Guidelines for remuneration to executive officers
The meeting approved the Board’s proposal on guidelines for remuneration and other terms of employment for executive officers of Handelsbanken, as follows below. The guidelines shall apply to the Group Chief Executive, other Executive Directors and members of the parent company’s Board who are also employees of the Bank. The guidelines shall not affect any remuneration previously decided for executive officers.

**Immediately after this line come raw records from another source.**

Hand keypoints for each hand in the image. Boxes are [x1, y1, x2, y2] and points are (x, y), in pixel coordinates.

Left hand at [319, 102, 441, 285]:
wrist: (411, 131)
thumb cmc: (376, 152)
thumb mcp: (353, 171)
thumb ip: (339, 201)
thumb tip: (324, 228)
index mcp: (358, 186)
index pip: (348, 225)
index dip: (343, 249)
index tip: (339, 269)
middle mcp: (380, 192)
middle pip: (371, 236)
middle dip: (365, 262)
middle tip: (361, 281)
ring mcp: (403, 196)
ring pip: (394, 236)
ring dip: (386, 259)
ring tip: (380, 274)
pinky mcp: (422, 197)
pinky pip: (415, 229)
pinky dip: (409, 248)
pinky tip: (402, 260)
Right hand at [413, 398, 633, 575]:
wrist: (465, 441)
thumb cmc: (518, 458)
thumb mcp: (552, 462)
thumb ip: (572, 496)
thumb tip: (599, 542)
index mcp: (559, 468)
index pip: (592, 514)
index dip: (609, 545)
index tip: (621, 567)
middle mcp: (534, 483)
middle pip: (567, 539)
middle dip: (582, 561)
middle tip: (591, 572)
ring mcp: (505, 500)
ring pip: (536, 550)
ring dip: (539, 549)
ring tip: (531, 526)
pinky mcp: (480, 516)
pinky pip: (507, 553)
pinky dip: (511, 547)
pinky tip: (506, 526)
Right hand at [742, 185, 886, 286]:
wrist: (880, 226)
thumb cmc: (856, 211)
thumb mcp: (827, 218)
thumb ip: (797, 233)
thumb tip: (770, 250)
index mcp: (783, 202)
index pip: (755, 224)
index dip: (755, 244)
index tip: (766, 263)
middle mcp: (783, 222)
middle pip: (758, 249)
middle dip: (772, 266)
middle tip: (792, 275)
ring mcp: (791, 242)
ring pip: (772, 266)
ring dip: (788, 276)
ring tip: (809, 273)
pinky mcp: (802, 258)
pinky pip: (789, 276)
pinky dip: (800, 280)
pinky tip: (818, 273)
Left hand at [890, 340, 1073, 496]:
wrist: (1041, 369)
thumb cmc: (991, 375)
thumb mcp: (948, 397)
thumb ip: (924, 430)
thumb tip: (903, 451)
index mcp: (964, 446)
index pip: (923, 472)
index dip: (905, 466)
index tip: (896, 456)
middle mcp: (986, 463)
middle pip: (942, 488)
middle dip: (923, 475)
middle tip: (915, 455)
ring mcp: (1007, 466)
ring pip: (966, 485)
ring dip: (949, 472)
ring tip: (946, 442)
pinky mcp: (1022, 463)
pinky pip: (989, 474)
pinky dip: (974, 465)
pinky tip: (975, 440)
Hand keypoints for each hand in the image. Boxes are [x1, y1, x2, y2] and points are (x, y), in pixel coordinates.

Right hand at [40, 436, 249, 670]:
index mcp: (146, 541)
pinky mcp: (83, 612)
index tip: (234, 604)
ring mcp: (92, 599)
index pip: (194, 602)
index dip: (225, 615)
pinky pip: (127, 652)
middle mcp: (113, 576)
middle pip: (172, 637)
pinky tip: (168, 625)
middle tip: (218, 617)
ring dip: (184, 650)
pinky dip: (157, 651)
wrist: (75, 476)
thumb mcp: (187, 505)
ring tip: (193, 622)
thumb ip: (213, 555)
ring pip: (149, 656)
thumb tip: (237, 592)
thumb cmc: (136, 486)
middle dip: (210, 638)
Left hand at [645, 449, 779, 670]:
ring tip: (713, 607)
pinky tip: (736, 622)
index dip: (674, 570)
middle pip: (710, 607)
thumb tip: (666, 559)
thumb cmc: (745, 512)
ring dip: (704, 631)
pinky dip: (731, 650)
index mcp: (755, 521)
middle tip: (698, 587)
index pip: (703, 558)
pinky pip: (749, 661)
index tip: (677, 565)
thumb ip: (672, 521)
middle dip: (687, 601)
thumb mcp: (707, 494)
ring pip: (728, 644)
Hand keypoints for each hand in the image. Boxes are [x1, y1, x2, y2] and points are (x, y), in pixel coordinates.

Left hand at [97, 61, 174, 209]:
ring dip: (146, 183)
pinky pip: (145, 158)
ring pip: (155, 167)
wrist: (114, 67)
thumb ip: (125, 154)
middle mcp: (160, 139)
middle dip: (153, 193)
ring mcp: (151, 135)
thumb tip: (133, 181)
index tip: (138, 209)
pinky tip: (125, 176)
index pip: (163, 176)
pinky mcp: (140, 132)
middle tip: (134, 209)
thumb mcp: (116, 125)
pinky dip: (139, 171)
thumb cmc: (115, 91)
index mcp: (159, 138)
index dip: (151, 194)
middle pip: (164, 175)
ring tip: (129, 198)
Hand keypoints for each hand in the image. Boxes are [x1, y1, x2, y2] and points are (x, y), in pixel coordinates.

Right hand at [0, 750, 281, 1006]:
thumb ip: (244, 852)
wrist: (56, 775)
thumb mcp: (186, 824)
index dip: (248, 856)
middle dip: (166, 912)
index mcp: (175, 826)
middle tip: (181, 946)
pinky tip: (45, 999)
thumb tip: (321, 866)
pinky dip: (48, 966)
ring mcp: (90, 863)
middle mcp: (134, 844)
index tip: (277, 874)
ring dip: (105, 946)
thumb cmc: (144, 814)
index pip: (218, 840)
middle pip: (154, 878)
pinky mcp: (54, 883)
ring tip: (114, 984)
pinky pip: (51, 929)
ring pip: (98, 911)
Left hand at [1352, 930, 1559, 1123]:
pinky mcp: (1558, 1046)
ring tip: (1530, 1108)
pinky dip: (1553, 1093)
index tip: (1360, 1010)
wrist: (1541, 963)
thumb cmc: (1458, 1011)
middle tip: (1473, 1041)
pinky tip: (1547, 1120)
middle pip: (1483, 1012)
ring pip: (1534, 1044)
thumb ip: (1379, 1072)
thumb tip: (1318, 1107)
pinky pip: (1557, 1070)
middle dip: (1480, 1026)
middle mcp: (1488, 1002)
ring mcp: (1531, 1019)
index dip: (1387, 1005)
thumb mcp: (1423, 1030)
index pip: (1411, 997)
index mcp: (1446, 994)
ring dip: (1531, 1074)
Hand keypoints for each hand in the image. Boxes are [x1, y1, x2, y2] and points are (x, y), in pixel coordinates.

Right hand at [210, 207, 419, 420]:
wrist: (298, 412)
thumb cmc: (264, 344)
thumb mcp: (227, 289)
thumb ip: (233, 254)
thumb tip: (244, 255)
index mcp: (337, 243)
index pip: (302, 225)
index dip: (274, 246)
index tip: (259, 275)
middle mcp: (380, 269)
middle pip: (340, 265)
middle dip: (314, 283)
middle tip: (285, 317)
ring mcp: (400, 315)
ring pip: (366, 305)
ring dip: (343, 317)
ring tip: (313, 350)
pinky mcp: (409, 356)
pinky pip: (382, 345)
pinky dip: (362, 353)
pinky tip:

  • The aggregated total remuneration shall be on market terms.
  • Remuneration is paid only in the form of a fixed salary, pension provision and customary benefits. By special decision of the Board, the Bank can provide housing. Variable remuneration benefits such as bonus and percentage of profits are not paid.
  • The executive officers in question are included in the Oktogonen profit-sharing system on the same terms as all employees of the Bank.
  • The retirement age is normally 65. Retirement benefits are defined contribution, and may be payable in addition to a collectively agreed pension plan.
  • The period of notice on the part of the officer is six (6) months, and on the part of Handelsbanken a maximum of twelve (12) months. If the Bank terminates the employment contract later than five (5) years after the person becomes one of the Bank’s executive officers, the period of notice is a maximum of twenty-four (24) months. No other termination benefits are paid. Other time periods may apply due to collective agreements and labour legislation.
  • The Board shall have the right in exceptional circumstances to deviate from the established guidelines if there are special reasons in an individual case.

Members of the Board 2017
Ms Karin Apelman

Mr Jon Fredrik Baksaas
Mr Pär Boman
Mr Anders Bouvin
Ms Kerstin Hessius
Mr Jan-Erik Höög
Mr Ole Johansson
Ms Lise Kaae
Mr Fredrik Lundberg
Ms Bente Rathe
Ms Charlotte Skog

Minutes of meeting
Minutes of the annual general meeting will be available on the Bank’s website www.handelsbanken.se/ireng approximately two weeks from today’s date.